The title of his talk was “Silicon Valley in the Polder” and he drew on another recent paper “Silicon Valley in the Polder? Entrepreneurial Dynamics, Virtuous Clusters and Vicious Firms in the Netherlands and Flanders” which opens with
High-technology starters do not operate in a vacuum and innovation is not a solitary activity. The activities of technology-based firms are embedded in socio-economic networks with other companies, investors, universities, vocational institutions, etc. The geographical proximity of those institutions and infrastructural hubs will partly play a role in determine the location of ICT firms decision. Furthermore, many high-tech companies shape clusters around areas where their major customers are located.

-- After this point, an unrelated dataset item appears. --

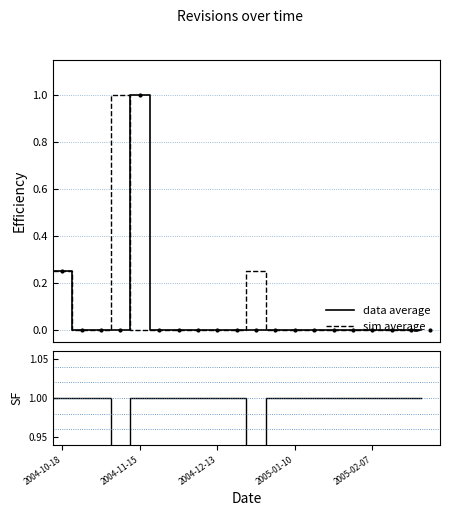

What is the sum of all SF values?

18.0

The key questions he has researched have been is it possible to emulate the success of Silicon Valley, and if so what are the preconditions for growing another Silicon Valley in the Netherlands. His conclusions were that the important parts of a high-tech cluster are:
- Universities and the R&D departments of large companies (for the churning out of scientific research findings and knowledge which can be applied commercially);
- A pool of competent human resources (highly trained entrepreneurs and professionals);
- A sophisticated supporting infrastructure (e.g. a variety of financing mechanisms, incubators and investors);
- Network dynamics (e.g. the recycling of ideas, firms, moneys and human capital: technology transfer, job hopping, subcontracting, spinning out & spinning in).

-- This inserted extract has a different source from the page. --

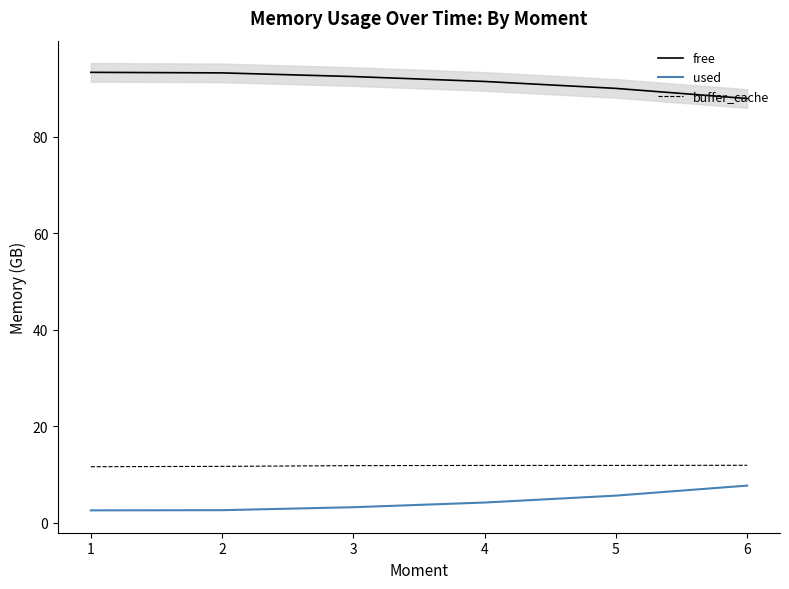

Which series has the largest total across all categories?

free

It was a very thought provoking talk. My new word for the day was polder, which is land that is below the surrounding water table (or sea level) protected by dikes. The first polders are more than a thousand years old in the Netherlands and the need for communal effort to maintain the dikes has shaped Dutch political decision making from feudal times. Prof Hulsink referenced the English aphorism “God created the world, but the Dutch created the Netherlands” as a part of his explanation of the title of his talk.
After Prof Hulsink’s talk about a dozen firms that had been selected by the Fast 50 foundation presented 90 second overviews of their offering. For me, the two most interesting firms who presented were
- iRex technologies who had a very nice E-book.
- SkillThing who had the most unconventional presentation–it looked more like a sketch comedy with a fair amount of improv–but they appear to be offering serious games to teach people how to be better managers and to better understand team member roles in large distributed organizations.